Insufficient Sleep and the Developing Brain
March 24, 2023
New research alert: Yang FN et al. 2022
Not getting enough sleep can have adverse effects on the developing brain. Over time, continual insufficient sleep may impair neurodevelopment in ways that can be measured on brain scans and tests. During sleep, the brain consolidates memories and learning and helps the brain repair and regenerate. Nine and ten-year-olds who do not get at least 9 hours of sleep most nights tend to have less gray matter and smaller areas of the brain responsible for attention, memory, and inhibition control.
Here are some specific ways that lack of sleep can affect the developing brain:
Impaired Cognitive Function: Lack of sleep can lead to difficulty with attention, concentration, and memory. This can make it harder for children to learn and perform well in school.
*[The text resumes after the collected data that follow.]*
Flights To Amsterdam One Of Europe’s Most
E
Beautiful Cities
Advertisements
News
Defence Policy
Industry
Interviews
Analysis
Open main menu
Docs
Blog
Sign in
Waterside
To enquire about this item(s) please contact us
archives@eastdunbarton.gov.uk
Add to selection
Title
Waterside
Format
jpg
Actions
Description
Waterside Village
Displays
Emotional Complication: Sleep deprivation can also contribute to emotional issues, such as irritability, mood swings, and anxiety.
Physical Health Issues: Sleep is vital for physical health as well, and chronic sleep deprivation has been linked to a number of health problems, including obesity, diabetes, and cardiovascular disease.
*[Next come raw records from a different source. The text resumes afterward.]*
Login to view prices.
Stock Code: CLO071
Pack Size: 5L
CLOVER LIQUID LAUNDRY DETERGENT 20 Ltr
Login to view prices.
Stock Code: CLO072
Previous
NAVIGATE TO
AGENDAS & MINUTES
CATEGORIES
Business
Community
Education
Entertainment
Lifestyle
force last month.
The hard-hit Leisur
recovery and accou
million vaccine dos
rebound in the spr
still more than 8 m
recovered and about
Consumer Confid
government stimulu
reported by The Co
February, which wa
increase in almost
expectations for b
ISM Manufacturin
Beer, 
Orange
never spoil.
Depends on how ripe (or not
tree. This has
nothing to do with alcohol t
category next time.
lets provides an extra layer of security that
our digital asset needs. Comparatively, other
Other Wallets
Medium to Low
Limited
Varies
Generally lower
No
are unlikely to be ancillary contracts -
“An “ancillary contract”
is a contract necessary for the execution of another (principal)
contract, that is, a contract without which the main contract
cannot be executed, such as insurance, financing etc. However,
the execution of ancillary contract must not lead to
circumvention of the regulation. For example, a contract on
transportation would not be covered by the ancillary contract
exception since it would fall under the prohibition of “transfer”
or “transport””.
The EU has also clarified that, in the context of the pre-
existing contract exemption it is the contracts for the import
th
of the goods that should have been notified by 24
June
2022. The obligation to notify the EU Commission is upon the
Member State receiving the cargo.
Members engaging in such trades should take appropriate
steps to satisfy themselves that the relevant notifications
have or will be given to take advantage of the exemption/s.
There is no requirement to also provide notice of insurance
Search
Impaired Brain Development: Sleep is critical for brain development, and chronic sleep deprivation can lead to changes in brain structure and function. This can impact a child's ability to learn, process emotions, and regulate behavior.
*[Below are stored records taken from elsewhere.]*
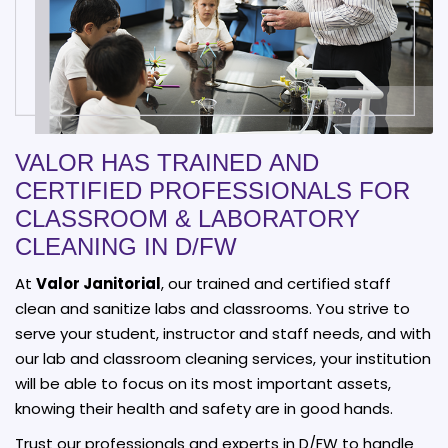
VALOR HAS TRAINED AND
CERTIFIED PROFESSIONALS FOR
CLASSROOM & LABORATORY
CLEANING IN D/FW
At
Valor Janitorial
, our trained and certified staff
clean and sanitize labs and classrooms. You strive to
serve your student, instructor and staff needs, and with
our lab and classroom cleaning services, your institution
will be able to focus on its most important assets,
knowing their health and safety are in good hands.
Trust our professionals and experts in D/FW to handle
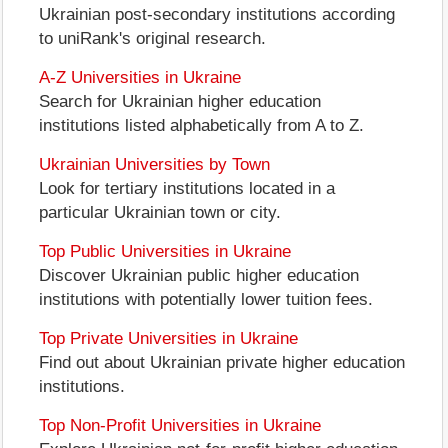
Ukrainian post-secondary institutions according
to uniRank's original research.
A-Z Universities in Ukraine
Search for Ukrainian higher education
institutions listed alphabetically from A to Z.
Ukrainian Universities by Town
Look for tertiary institutions located in a
particular Ukrainian town or city.
Top Public Universities in Ukraine
Discover Ukrainian public higher education
institutions with potentially lower tuition fees.
Top Private Universities in Ukraine
Find out about Ukrainian private higher education
institutions.
Top Non-Profit Universities in Ukraine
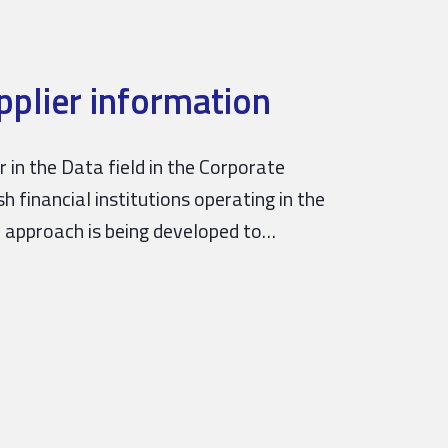
plier information
in the Data field in the Corporate
 financial institutions operating in the
y approach is being developed to…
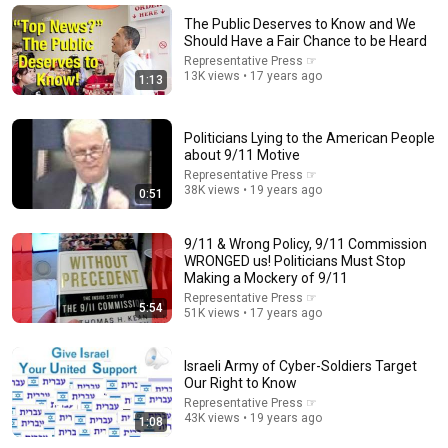
We Uncovered The Master Plan That Peter Thiel
Doesn't Want You To See
The Public Deserves to Know and We
More Perfect Union
Should Have a Fair Chance to be Heard
Fundraiser
1.6M views
Representative Press ☞
13K views • 17 years ago
1:13
Politicians Lying to the American People
about 9/11 Motive
Representative Press ☞
38K views • 19 years ago
0:51
9/11 & Wrong Policy, 9/11 Commission
WRONGED us! Politicians Must Stop
Making a Mockery of 9/11
Representative Press ☞
5:54
8:29
51K views • 17 years ago
The Most Intense Confrontation in TV History: Enoch
Powell Uncut | The Dick Cavett Show
Israeli Army of Cyber-Soldiers Target
Our Right to Know
The Dick Cavett Show
•
167K views
Representative Press ☞
43K views • 19 years ago
1:08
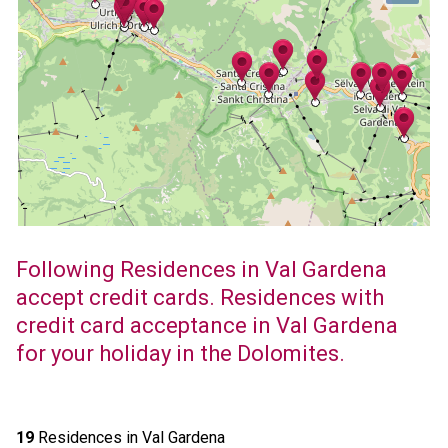
Following Residences in Val Gardena
accept credit cards. Residences with
credit card acceptance in Val Gardena
for your holiday in the Dolomites.
19
Residences in Val Gardena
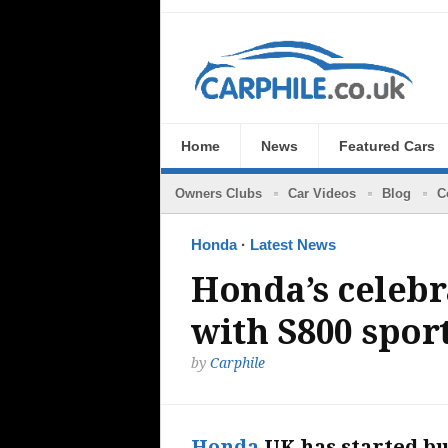
Home
News
Featured Cars
Owners Clubs
Car Videos
Blog
C
Honda
·
Latest News
Honda’s celebr
with S800 sport
by
Carphile
Honda
UK has started bu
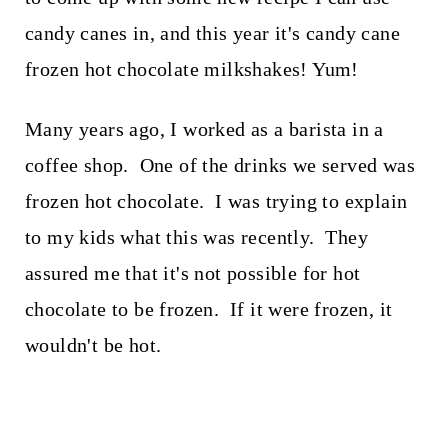
candy canes in, and this year it's candy cane
frozen hot chocolate milkshakes! Yum!
Many years ago, I worked as a barista in a
coffee shop. One of the drinks we served was
frozen hot chocolate. I was trying to explain
to my kids what this was recently. They
assured me that it's not possible for hot
chocolate to be frozen. If it were frozen, it
wouldn't be hot.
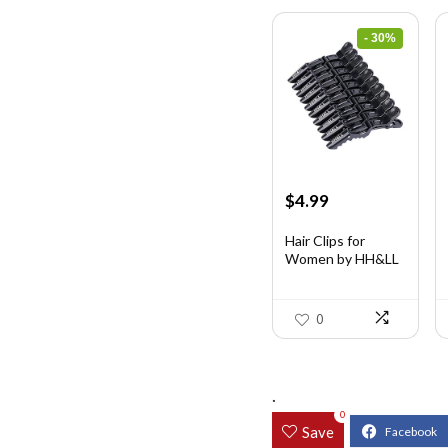
- 30%
Original
Current
$
4.99
price
price
was:
is:
Hair Clips for
Women by HH&LL
$7.14.
$4.99.
...
0
.
0
Save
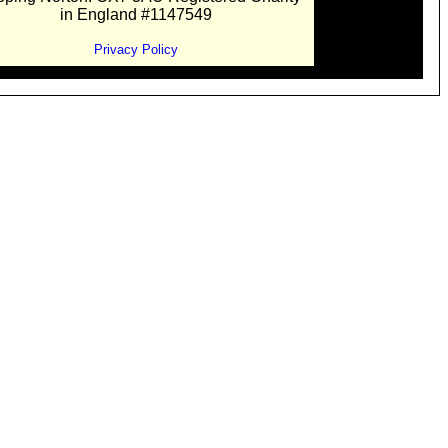
in England #1147549
Privacy Policy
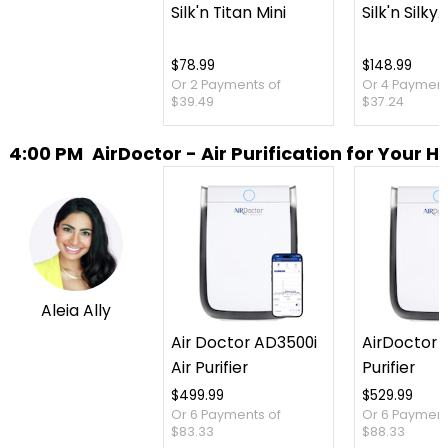
Silk'n Titan Mini
Silk'n SilkyA
$78.99
$148.99
Or 2 Payments of
Or 4 Payment
$39.49
$37.24
4:00 PM
AirDoctor - Air Purification for Your 
Aleia Ally
Air Doctor AD3500i
AirDoctor 3
Air Purifier
Purifier
$499.99
$529.99
Or 6 Payments of
Or 6 Payment
$83.33
$88.33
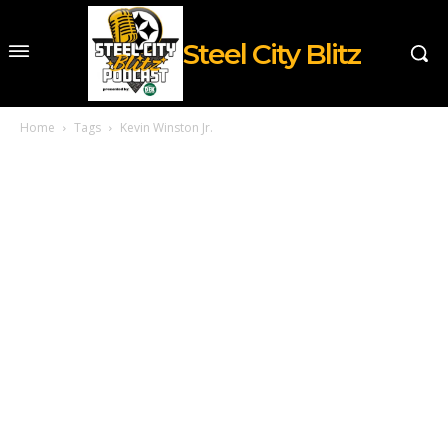
Steel City Blitz
Home
Tags
Kevin Winston Jr.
Researchers found a relationship between insufficient sleep and disrupted connections between the brain's basal ganglia and cortical regions. This appears to be linked to depression, thought problems, and impairments in crystallized intelligence.
These overall patterns persisted two years later. Let's recognize and treat these problems early! Sleep is so essential for our kids to support their healthy development!